◆ **YOUR INSTRUCTIONS**
Go through the lines of the material and count the ones with the word "thumb". Give that count alone.
-- Opening Marker --
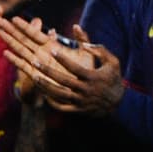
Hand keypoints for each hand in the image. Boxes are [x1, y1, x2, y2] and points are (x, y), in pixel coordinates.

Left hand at [0, 20, 123, 115]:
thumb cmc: (112, 78)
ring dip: (45, 86)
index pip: (75, 68)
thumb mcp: (113, 62)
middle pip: (63, 81)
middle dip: (48, 71)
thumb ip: (100, 50)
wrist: (118, 103)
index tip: (52, 50)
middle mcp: (85, 90)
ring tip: (34, 77)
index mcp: (93, 77)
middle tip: (34, 61)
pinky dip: (51, 101)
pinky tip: (42, 92)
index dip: (63, 59)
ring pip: (59, 95)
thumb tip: (86, 42)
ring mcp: (80, 101)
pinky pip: (61, 107)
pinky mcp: (77, 109)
-- Closing Marker --
◆ **WRITTEN ANSWER**
4